— Given task —
Please collect every line of the data below that contains the word "pancreas", copying each one in full.

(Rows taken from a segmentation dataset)

- - - -

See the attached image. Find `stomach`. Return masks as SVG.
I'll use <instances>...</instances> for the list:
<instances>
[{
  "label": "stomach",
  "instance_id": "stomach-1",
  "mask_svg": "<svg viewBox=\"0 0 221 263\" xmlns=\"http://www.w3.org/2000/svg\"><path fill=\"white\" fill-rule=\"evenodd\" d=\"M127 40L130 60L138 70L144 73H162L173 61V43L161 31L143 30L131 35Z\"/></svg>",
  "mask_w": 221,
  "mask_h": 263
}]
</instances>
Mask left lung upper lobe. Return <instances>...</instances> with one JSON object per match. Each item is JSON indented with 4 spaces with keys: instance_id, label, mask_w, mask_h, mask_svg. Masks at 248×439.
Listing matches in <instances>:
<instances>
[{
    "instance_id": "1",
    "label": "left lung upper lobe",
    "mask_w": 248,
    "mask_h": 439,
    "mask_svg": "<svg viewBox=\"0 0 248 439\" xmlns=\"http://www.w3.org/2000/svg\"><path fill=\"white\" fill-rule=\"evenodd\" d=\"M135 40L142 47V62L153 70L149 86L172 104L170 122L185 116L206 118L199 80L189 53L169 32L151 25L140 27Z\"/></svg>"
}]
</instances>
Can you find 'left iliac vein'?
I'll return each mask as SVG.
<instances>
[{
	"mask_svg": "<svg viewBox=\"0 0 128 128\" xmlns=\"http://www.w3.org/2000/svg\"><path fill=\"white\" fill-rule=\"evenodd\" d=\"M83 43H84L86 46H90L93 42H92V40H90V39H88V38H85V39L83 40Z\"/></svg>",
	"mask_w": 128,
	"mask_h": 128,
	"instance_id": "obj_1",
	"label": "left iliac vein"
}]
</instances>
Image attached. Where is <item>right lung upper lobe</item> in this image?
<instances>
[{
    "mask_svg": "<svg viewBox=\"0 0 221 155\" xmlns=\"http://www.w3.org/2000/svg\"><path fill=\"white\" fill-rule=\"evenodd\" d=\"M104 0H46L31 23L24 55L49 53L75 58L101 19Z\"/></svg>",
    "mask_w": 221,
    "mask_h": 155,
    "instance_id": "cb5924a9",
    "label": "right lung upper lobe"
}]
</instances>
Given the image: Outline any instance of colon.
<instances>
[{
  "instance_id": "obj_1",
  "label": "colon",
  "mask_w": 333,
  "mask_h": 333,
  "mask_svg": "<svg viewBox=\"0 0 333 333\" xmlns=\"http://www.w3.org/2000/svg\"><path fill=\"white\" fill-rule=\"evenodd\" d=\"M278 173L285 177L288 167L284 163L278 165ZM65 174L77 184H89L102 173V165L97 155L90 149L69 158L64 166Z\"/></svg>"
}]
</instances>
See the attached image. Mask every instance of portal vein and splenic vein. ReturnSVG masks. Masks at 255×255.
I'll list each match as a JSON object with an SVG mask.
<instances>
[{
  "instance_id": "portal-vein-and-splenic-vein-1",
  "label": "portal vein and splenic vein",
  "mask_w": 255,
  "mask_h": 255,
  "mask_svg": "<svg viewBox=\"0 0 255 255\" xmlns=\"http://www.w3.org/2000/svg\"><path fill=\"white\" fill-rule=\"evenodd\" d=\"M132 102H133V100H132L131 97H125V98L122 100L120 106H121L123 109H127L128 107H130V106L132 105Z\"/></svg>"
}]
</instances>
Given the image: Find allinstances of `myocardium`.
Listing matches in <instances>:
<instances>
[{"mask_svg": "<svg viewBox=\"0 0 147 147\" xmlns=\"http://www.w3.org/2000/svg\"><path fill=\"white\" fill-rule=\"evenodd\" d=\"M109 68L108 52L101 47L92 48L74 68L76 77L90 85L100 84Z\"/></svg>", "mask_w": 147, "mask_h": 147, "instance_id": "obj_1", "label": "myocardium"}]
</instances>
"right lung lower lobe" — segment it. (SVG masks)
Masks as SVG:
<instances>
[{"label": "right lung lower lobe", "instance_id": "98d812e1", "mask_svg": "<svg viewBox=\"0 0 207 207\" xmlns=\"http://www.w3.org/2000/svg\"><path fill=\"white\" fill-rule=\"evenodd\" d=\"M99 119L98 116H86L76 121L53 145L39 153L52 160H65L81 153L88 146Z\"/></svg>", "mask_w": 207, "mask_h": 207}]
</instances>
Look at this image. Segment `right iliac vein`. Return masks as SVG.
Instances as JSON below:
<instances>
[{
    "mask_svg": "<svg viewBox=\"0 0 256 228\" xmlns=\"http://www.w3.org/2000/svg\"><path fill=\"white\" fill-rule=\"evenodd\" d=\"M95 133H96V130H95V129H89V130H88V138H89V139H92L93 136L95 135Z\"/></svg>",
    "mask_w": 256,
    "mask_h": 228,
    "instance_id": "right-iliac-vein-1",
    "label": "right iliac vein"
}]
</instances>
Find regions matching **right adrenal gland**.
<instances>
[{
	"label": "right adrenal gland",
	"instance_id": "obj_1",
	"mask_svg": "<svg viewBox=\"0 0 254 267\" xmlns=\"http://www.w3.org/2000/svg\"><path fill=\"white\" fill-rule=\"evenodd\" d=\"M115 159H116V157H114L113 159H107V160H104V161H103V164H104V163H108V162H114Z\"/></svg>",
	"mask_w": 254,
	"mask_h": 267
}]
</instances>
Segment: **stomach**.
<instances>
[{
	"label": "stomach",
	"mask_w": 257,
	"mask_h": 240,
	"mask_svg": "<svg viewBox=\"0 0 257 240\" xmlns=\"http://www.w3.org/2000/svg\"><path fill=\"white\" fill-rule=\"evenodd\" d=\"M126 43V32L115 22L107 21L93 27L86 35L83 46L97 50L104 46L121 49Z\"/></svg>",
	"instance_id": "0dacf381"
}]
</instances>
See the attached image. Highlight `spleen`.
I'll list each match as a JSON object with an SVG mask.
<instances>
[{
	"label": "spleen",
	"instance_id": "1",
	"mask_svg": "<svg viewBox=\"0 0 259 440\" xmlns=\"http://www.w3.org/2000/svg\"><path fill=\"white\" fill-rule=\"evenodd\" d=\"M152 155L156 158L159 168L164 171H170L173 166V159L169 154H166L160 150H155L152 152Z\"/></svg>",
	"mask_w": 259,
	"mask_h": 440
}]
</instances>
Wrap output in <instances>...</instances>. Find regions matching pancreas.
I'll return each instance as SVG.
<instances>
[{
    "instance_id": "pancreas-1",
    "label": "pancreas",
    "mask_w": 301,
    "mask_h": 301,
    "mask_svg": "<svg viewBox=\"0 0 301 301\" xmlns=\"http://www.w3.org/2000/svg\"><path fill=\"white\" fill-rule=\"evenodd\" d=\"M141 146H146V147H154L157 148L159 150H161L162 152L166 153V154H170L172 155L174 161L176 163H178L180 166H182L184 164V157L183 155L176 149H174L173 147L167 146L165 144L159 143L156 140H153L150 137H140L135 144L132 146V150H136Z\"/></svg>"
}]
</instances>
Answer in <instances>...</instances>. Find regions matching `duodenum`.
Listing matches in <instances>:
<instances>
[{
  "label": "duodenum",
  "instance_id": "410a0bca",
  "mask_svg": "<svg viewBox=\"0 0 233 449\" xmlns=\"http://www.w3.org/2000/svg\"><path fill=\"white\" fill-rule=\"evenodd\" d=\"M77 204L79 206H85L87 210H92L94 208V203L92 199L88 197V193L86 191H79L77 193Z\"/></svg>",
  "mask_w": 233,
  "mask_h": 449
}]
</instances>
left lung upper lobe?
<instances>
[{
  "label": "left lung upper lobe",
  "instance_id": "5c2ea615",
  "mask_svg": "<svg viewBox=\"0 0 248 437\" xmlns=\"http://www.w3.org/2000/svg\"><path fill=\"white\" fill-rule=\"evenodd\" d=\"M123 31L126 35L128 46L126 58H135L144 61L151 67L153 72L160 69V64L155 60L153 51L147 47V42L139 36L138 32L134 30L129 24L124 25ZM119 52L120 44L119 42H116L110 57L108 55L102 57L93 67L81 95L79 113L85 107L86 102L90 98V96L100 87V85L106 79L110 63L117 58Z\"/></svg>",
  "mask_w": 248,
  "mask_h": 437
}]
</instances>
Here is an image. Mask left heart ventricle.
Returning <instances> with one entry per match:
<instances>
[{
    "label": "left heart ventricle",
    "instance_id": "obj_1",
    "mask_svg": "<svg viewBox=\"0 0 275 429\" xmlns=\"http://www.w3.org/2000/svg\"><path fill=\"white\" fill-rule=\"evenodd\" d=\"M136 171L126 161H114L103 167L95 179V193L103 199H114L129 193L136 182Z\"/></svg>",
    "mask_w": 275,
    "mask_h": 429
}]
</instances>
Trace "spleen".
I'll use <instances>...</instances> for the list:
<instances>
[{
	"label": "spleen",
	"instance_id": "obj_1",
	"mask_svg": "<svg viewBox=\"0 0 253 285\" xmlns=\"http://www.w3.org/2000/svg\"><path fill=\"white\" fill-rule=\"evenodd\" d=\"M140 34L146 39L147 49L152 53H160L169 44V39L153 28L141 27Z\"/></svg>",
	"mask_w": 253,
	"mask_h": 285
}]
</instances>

- - - -

— Response —
Wrap output in <instances>...</instances>. Find regions matching pancreas.
    "instance_id": "pancreas-1",
    "label": "pancreas",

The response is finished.